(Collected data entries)
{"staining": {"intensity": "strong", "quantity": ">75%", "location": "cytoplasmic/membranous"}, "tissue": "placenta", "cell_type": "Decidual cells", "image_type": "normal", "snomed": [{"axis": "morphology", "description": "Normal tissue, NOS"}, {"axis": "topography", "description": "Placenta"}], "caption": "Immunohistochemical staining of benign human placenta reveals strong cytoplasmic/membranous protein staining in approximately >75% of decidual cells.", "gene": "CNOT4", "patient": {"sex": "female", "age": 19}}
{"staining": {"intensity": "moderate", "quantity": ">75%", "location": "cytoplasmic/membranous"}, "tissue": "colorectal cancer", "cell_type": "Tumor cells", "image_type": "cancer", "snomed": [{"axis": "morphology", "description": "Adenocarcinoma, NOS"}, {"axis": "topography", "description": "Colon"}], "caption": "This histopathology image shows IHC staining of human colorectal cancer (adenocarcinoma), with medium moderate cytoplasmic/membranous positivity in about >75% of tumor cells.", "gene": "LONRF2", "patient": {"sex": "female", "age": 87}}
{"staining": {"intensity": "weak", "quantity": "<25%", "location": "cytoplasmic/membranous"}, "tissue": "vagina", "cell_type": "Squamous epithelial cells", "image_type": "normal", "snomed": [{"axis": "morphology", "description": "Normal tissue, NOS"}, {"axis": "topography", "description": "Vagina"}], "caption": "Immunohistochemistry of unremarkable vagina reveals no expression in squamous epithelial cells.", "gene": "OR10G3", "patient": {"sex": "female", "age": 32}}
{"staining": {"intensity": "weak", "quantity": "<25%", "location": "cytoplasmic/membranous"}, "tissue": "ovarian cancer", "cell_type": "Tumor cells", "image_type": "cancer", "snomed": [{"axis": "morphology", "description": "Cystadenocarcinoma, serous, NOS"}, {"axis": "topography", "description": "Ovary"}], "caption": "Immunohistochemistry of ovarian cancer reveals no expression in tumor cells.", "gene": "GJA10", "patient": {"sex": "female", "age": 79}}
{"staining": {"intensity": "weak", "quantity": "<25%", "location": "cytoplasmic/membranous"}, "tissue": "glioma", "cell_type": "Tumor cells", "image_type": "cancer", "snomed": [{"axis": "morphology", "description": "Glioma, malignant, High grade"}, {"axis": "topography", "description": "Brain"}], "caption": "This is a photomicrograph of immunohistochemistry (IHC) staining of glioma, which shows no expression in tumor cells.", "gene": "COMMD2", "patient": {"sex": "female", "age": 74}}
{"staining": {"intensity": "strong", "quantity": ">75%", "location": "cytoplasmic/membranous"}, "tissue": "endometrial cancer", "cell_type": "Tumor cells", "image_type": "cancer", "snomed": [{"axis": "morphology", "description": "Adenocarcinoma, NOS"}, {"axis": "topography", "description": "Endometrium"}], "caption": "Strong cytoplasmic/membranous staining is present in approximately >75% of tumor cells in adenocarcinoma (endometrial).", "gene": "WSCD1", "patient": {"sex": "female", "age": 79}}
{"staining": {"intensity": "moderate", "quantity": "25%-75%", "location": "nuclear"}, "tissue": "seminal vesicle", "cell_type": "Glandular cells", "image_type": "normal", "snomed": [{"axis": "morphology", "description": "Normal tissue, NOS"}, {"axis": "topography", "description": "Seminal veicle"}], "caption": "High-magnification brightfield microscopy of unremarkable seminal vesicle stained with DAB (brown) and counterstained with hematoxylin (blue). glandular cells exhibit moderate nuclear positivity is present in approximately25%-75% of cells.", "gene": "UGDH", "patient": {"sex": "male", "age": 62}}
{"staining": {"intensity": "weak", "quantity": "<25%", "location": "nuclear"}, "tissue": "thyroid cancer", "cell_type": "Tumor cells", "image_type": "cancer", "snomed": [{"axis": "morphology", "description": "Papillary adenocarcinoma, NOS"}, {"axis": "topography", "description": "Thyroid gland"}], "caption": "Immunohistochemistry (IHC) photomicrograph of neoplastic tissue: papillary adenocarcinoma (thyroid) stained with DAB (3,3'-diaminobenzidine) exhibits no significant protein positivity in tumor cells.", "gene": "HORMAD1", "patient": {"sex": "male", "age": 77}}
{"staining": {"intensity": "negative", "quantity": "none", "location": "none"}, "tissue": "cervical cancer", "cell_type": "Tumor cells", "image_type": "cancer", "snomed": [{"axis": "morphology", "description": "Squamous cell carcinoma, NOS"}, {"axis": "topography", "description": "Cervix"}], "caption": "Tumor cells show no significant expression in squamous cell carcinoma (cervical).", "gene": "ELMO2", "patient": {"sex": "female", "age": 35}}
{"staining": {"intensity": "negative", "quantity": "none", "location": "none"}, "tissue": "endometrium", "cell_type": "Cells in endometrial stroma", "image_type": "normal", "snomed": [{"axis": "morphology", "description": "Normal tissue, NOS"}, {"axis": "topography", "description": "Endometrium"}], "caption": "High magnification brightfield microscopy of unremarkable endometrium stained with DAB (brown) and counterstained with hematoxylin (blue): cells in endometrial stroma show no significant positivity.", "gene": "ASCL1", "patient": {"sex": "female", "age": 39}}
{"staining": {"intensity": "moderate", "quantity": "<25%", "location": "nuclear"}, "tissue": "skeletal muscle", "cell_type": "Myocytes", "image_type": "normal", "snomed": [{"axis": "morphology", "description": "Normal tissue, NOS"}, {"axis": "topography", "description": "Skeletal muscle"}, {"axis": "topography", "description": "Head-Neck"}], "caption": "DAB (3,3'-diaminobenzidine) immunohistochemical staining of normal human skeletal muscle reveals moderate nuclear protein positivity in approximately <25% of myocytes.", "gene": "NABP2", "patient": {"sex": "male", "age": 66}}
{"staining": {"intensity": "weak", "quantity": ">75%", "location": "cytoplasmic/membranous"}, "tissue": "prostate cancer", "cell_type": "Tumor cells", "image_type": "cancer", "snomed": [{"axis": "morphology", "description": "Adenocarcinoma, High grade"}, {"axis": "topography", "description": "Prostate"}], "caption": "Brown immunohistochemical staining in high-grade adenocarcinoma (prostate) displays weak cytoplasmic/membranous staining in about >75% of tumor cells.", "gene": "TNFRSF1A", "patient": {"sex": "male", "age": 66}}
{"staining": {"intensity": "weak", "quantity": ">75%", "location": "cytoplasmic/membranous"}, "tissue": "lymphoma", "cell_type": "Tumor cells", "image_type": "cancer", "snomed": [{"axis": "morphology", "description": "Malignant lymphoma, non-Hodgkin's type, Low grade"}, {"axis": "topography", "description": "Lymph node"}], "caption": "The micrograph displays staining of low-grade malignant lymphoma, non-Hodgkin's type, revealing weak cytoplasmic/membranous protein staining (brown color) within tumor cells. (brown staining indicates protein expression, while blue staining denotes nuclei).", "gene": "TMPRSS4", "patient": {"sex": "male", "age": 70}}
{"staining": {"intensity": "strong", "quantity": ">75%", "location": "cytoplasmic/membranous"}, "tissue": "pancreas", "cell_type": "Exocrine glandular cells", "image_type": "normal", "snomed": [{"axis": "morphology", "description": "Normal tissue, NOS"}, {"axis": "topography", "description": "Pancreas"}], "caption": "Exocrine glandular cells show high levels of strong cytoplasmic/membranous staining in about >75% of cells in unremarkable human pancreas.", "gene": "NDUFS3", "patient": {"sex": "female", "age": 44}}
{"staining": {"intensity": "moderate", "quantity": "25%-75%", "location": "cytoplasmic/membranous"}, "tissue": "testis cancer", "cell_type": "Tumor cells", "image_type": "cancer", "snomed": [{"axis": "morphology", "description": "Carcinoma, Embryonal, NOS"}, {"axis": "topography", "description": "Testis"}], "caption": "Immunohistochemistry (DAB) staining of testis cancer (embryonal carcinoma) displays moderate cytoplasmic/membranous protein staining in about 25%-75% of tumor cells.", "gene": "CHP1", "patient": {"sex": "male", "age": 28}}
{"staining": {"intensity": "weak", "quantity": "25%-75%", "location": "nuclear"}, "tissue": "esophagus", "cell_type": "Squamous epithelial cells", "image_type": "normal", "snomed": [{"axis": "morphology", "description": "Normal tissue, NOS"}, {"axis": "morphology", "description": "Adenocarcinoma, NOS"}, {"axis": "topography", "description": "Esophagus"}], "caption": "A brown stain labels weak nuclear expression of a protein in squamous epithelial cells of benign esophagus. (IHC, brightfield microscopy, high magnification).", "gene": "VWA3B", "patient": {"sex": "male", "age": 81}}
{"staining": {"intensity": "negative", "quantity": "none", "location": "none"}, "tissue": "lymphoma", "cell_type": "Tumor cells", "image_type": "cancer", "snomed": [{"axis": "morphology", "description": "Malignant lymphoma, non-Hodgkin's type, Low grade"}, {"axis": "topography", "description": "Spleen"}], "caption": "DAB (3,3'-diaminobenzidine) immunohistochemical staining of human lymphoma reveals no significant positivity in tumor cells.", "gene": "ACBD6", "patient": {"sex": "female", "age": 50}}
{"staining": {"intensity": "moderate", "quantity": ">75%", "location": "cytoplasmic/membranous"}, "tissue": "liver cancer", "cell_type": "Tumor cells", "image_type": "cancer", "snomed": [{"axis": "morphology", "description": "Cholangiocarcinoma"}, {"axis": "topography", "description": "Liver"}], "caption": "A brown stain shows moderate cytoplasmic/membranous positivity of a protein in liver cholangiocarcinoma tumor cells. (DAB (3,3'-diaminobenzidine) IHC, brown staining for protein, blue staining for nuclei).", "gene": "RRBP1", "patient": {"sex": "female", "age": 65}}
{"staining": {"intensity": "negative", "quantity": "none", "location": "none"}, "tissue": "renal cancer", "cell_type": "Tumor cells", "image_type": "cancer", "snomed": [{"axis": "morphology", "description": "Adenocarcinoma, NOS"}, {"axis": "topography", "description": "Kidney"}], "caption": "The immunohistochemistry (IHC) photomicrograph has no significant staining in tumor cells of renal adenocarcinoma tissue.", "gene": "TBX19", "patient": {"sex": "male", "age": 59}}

#### [Task instructions]
The answer is the run of lines above from the line containing "of unremarkable seminal" through the line containing "cells show no", copied exactly and alone.

#### [Exercise response]
{"staining": {"intensity": "moderate", "quantity": "25%-75%", "location": "nuclear"}, "tissue": "seminal vesicle", "cell_type": "Glandular cells", "image_type": "normal", "snomed": [{"axis": "morphology", "description": "Normal tissue, NOS"}, {"axis": "topography", "description": "Seminal veicle"}], "caption": "High-magnification brightfield microscopy of unremarkable seminal vesicle stained with DAB (brown) and counterstained with hematoxylin (blue). glandular cells exhibit moderate nuclear positivity is present in approximately25%-75% of cells.", "gene": "UGDH", "patient": {"sex": "male", "age": 62}}
{"staining": {"intensity": "weak", "quantity": "<25%", "location": "nuclear"}, "tissue": "thyroid cancer", "cell_type": "Tumor cells", "image_type": "cancer", "snomed": [{"axis": "morphology", "description": "Papillary adenocarcinoma, NOS"}, {"axis": "topography", "description": "Thyroid gland"}], "caption": "Immunohistochemistry (IHC) photomicrograph of neoplastic tissue: papillary adenocarcinoma (thyroid) stained with DAB (3,3'-diaminobenzidine) exhibits no significant protein positivity in tumor cells.", "gene": "HORMAD1", "patient": {"sex": "male", "age": 77}}
{"staining": {"intensity": "negative", "quantity": "none", "location": "none"}, "tissue": "cervical cancer", "cell_type": "Tumor cells", "image_type": "cancer", "snomed": [{"axis": "morphology", "description": "Squamous cell carcinoma, NOS"}, {"axis": "topography", "description": "Cervix"}], "caption": "Tumor cells show no significant expression in squamous cell carcinoma (cervical).", "gene": "ELMO2", "patient": {"sex": "female", "age": 35}}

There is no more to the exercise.